Даша очнулась перед дверями своей квартиры. Она второпях влетела в прихожую и наткнулась на папу.
– Промокла! – засмеялся он.
Мама вышла из комнаты и ласково потрепала ее по головке.
– Да нет, сухая совсем! – удивилась она. – Ты что так запыхалась, Дашуль?
– Все нормально, – тяжело дыша, сказала Даша и положила пакет на тумбочку.
– Ну, иди в ванную, и будем ужинать. Мы тебя ждем, – улыбнулась мама.
Стол был накрыт в комнате. Слышался мужской говор, звук расставляемой посуды, кто-то красиво трогал гитару... Умываясь, Даша с ужасом вспомнила о том, что хлеба-то она не принесла! Она вытерлась полотенцем, вышла из ванной и, робея, вошла в комнату.
– О-о! – встретили ее общим хором, – вот она, наша красавица! Проходите, сударыня, присаживайтесь...

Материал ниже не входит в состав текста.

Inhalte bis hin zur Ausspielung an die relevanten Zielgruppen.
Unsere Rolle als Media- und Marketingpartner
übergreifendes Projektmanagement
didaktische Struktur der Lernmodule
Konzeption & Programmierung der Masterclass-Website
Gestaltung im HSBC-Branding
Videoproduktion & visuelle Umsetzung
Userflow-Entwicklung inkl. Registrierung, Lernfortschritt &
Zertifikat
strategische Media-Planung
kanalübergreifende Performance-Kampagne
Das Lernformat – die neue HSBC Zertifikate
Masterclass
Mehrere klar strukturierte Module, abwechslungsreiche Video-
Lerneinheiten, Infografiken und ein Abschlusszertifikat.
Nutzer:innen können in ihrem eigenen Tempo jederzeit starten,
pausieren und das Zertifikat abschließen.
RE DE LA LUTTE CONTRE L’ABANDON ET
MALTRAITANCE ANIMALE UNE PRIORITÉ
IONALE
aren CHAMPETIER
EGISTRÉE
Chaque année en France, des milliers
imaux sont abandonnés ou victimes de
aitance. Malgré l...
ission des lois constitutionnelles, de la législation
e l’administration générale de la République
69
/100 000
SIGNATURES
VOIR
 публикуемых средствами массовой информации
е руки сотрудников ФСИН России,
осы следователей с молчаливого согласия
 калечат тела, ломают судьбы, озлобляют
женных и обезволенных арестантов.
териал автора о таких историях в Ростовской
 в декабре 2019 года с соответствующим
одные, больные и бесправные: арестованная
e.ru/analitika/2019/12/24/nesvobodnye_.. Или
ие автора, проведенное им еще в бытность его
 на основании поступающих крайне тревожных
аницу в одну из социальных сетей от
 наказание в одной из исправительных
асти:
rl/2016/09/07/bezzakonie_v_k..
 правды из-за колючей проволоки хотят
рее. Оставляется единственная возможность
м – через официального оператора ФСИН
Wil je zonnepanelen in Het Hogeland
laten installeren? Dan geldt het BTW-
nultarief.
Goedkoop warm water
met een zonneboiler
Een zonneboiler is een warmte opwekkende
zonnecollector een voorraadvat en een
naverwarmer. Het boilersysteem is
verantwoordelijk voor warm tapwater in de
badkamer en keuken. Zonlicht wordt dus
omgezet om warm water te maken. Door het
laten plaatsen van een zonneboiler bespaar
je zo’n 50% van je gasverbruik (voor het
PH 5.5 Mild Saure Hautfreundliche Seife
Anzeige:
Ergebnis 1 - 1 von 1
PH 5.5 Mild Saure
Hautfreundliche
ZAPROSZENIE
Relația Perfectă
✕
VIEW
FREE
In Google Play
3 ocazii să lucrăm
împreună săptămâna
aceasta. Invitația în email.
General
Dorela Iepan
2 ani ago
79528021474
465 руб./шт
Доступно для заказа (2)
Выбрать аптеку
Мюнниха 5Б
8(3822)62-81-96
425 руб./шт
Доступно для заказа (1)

– Доча, ты где такой хлеб купила! – воскликнул папа. – Смотри, какой белый, пышный!
– А какой ароматный и сладкий! – нахваливал Михаил Илларионович. – Первый раз в жизни вижу такой батон!
– Нет, вы только попробуйте его на вес, он же ничего не весит, он как пух! – радостно тараторила мама.
Даша смотрела и не верила своим глазам. На столе, наполовину нарезанный, лежал большущий золотистый хлеб! Но ведь этого не может быть! Хотя...
Даша засмеялась. Она смеялась все больше и больше. Засмеялись дружно и взрослые. А Даша смеялась, понимая и зная все...
Ей вдруг стало легко, невесомо и весело!